What is the number of lines in the data holding the word "round"? Give that number by itself.

Start of Data for processing

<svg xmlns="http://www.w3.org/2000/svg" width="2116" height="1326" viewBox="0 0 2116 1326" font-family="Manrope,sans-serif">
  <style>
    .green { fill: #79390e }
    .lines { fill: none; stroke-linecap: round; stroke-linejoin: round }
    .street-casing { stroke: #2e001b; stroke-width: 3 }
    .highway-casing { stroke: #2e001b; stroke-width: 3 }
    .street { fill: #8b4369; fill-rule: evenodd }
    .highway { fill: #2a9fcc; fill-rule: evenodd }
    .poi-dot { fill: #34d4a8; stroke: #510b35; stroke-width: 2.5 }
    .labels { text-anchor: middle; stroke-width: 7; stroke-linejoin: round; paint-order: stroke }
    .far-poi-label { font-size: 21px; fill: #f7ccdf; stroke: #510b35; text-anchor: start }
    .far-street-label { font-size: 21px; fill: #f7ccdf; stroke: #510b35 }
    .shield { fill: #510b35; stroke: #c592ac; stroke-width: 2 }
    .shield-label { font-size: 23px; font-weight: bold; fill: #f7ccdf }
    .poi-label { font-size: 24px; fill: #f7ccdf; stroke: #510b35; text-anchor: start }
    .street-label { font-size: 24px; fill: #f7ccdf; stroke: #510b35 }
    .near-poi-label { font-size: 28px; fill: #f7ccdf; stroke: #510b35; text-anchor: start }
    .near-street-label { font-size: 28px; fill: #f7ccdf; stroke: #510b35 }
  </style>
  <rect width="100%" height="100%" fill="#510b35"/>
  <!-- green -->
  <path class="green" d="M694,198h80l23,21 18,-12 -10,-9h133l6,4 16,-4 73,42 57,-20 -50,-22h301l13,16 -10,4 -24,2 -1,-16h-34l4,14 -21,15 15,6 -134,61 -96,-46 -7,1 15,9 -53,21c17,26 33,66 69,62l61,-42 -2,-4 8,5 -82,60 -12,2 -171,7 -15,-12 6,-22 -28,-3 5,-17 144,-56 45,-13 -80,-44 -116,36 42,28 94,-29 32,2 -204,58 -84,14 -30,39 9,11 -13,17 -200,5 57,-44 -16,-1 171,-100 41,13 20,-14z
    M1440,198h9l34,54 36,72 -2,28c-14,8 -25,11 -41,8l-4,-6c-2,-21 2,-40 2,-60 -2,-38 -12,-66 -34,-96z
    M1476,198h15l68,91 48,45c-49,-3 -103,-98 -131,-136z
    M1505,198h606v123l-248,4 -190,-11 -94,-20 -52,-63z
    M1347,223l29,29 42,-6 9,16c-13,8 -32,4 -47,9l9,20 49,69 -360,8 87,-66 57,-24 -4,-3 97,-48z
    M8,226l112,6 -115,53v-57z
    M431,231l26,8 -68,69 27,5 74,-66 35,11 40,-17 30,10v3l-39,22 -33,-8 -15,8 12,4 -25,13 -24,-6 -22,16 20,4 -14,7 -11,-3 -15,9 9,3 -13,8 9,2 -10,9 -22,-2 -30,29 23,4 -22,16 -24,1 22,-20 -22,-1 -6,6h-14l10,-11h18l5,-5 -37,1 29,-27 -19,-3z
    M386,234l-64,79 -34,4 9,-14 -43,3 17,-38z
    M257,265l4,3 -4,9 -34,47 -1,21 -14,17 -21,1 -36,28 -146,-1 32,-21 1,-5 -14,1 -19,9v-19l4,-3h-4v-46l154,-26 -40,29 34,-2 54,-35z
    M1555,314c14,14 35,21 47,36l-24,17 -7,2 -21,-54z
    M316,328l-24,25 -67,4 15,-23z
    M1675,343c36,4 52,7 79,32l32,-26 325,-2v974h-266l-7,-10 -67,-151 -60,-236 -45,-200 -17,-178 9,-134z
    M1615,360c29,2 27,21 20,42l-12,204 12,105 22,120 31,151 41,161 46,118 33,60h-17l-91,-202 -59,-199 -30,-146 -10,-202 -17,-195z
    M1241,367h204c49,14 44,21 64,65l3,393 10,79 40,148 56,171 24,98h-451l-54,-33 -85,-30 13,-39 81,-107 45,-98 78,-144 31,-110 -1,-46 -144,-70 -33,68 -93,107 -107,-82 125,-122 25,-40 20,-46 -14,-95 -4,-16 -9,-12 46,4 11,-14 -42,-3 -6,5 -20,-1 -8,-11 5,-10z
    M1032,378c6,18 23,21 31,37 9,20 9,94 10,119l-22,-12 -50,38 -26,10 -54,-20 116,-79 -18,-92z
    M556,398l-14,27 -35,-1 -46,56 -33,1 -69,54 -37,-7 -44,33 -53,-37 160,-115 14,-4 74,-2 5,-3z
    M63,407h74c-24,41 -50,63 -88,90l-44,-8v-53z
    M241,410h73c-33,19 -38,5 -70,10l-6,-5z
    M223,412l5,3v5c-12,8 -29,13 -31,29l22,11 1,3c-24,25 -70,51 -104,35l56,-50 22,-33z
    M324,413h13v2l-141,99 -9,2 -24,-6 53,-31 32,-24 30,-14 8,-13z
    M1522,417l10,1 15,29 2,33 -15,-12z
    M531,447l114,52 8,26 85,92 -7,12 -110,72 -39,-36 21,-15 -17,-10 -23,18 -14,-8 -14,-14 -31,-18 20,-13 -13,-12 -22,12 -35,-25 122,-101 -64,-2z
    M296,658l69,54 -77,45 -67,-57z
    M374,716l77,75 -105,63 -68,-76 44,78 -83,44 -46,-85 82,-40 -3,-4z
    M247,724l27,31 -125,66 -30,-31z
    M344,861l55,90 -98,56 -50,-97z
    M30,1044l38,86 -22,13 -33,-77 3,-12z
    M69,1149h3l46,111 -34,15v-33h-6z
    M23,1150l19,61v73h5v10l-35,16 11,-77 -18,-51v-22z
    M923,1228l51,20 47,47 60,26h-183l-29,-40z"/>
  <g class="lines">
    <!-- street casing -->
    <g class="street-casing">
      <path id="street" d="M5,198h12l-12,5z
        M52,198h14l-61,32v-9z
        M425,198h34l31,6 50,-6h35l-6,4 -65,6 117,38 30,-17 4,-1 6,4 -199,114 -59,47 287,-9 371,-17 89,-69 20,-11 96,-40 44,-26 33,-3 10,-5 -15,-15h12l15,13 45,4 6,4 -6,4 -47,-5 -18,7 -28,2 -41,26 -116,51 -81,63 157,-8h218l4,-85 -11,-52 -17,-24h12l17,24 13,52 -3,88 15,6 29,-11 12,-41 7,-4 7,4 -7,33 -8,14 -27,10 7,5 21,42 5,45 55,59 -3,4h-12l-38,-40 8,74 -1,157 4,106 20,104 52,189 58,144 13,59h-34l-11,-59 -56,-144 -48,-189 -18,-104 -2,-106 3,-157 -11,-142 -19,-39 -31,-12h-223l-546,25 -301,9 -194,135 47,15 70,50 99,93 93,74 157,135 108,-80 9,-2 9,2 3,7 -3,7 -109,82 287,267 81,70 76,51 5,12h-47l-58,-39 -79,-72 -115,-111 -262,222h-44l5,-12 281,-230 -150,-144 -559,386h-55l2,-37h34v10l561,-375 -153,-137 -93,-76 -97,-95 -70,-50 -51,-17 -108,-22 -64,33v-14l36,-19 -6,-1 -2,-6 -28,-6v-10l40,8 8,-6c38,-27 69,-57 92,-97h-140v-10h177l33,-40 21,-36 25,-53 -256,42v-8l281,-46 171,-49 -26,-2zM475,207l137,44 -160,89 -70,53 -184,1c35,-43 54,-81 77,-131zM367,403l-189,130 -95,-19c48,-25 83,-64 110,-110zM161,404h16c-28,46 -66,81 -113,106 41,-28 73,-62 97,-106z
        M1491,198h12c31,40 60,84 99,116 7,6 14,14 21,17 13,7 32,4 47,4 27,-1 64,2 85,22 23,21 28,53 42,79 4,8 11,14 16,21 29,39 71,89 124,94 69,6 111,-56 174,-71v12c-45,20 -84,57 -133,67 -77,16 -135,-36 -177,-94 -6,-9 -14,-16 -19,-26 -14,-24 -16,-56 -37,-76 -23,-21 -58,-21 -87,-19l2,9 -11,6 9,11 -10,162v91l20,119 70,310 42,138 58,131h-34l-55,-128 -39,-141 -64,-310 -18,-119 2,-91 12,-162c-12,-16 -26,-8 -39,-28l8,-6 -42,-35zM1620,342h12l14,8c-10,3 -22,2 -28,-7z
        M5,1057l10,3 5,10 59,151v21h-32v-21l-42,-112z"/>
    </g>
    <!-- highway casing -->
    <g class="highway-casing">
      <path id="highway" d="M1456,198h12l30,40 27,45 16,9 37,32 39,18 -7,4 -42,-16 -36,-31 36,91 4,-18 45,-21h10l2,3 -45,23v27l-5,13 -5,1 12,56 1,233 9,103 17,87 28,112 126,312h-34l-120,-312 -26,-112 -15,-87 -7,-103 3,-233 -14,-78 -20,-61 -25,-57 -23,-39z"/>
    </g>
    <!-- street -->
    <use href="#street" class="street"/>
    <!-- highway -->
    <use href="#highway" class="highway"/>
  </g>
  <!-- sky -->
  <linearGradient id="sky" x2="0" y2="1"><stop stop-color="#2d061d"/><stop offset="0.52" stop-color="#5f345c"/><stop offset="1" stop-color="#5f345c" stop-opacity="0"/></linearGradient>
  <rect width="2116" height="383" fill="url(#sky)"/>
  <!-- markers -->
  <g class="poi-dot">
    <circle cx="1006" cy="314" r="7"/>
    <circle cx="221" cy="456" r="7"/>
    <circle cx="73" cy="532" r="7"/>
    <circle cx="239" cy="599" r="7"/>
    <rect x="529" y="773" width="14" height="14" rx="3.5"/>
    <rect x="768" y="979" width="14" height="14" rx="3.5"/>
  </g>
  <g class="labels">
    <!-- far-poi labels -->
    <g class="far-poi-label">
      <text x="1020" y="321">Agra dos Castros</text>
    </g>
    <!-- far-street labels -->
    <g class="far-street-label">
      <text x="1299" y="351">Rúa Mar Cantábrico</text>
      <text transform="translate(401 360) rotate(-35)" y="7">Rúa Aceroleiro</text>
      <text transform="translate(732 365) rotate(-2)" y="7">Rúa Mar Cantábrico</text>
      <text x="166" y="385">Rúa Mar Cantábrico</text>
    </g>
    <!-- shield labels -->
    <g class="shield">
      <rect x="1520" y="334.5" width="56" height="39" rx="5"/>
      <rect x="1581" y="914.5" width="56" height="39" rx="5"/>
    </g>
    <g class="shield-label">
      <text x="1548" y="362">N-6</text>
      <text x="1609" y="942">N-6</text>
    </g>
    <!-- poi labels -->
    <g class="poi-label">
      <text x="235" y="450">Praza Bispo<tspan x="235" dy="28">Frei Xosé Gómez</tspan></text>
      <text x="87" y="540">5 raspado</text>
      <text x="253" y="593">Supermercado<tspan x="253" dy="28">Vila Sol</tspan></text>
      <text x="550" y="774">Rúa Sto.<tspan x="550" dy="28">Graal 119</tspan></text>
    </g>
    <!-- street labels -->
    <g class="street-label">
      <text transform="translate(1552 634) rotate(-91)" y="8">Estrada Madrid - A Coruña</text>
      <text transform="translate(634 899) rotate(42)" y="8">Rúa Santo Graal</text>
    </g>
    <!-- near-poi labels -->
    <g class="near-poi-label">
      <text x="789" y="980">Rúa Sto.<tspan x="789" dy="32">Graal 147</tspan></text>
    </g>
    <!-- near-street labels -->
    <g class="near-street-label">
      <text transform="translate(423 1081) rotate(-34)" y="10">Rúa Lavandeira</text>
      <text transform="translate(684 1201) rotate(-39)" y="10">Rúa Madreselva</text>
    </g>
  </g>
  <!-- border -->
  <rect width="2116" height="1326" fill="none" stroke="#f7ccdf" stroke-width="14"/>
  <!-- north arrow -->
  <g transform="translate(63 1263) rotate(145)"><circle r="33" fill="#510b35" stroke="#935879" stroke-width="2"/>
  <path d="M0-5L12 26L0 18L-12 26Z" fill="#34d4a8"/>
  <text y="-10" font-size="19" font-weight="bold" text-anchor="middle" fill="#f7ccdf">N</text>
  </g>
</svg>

End of Data for processing

Response area:
2